Pushing the predicate from the outer query block transforms the derived table (recall that the semantics of derived tables are identical to those of views) v into the following:

     SELECT product_key, product_name, SUM(quantity*amount) AS total
     FROM sales, product
     WHERE sales_product_key=product_key
     AND   product_key IN (10, 20, 30)
     GROUP BY product_key, product_name ;

Transitive closure can now be applied to this block to derive the new predicate sales_product_key IN (10, 20, 30). This newly added predicate can then be pushed into each branch of the sales view. This example shows that predicate pushing can enable transitive closure, which can, in turn, enable predicate pushing.

The example also illustrates an important property of the set of rewrite rules: the application of one rewrite can enable another rewrite that might have previously been applied to a block, either successfully or unsuccessfully.

For this example, consider what would happen if the query rewrite driver applied transitive closure to each block first and then attempted to apply predicate pushing to each block, or vice versa, but then did not retry the first rewrite after applying the second. Neither of these simple sequences leads to the predicates getting pushed into each branch of sales.

Another property of each rewrite that is important to understand is the order in which it should be applied to each block of a query. Each rewrite can be applied either from the top down to each block before the blocks it contains or from the bottom up to each block contained in the block before the block itself.

For example, consider the following view definition and query against it:

     CREATE VIEW sales_by_product AS
     SELECT product_key, product_name, SUM(quantity*amount) AS total
     FROM sales, product
     WHERE sales_product_key = product_key
     GROUP BY product_key, product_name;

     SELECT SUM(total) AS total_sales
     FROM sales_by_product;

For this query, projection pushdown can have a cascading effect by applying it from the top down. The only column of the view sales_by_product that is referenced is total, so the projection pushdown rewrite can remove both product_key and product_name from the select list of this view.

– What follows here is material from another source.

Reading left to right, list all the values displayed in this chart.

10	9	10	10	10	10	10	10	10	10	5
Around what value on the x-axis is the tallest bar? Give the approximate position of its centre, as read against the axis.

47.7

Furthermore, because sales_by_product only references sales_product_key, quantity and amount in the sales view select list, all of the other columns in the select list of sales (sales_key, sales_date, and sales_store_key) can be removed from each branch of the sales view. You can see that projection pushdown can have a cascading effect, because removing columns from the select list of a containing query block can cause columns in the select lists of nested views to become unreferenced, and thereby eligible for removal.

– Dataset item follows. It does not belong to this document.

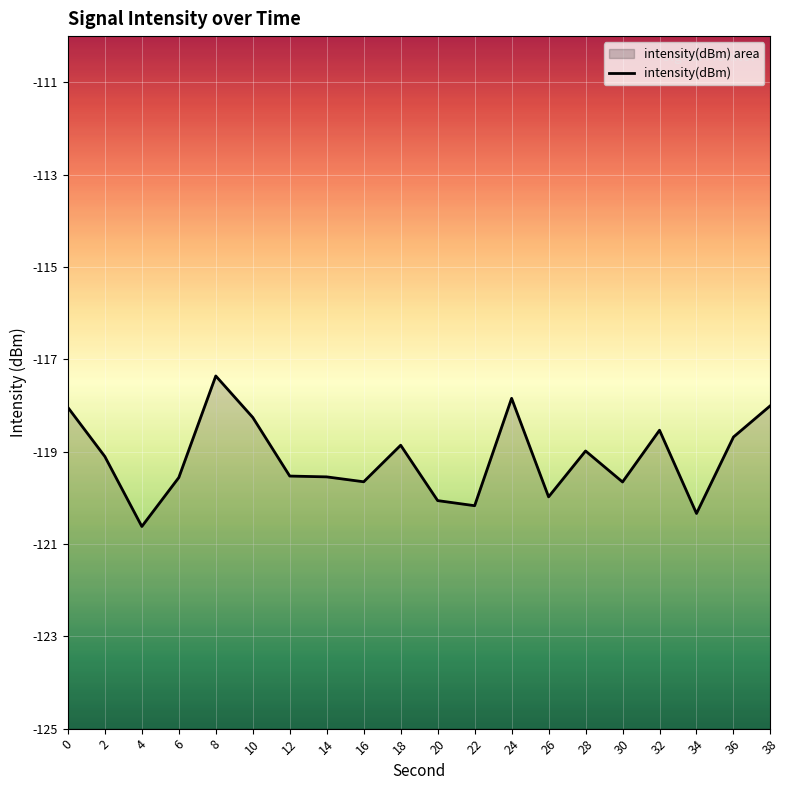

Is it true that the value at 24 is -117.8?

True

Likewise, predicate pushdown is most effectively applied from the top down because pushing a predicate into a data block might enable pushing the predicate again into a sub-block of its containing block.

On the other hand, view folding is done from the bottom up because that ordering of the process guarantees that once folding is attempted on each view in a block, it is not necessary to try folding again for that block unless the rule is re-enabled by another rewrite.

Obviously, the number of interactions among the individual rewrites is large. It is also true that no single order of applying each rewrite once is sufficient to guarantee that each block is rewritten completely because applying a rule may re-enable another rule that was previously applied, whether successfully or not.

Query Rewrite cannot eliminate SEQUENCED inner joins from a view unless the parent table of the view is normalized and the normalize column has VALIDTIME. However, if the view or derived table defined on temporal tables is qualified by a CURRENT or AS OF modifier, Query Rewrite can enable join elimination to exclude the inner join semantics of a SEQUENCED view or derived table by pushing the CURRENT or AS OF qualifier into the view or derived table. To optimize this, the tables should have a CURRENT or SEQUENCED referential integrity relationship defined between them. Note that join elimination does not occur if a request specifies conditions on the system-projected VALIDTIME column of the view.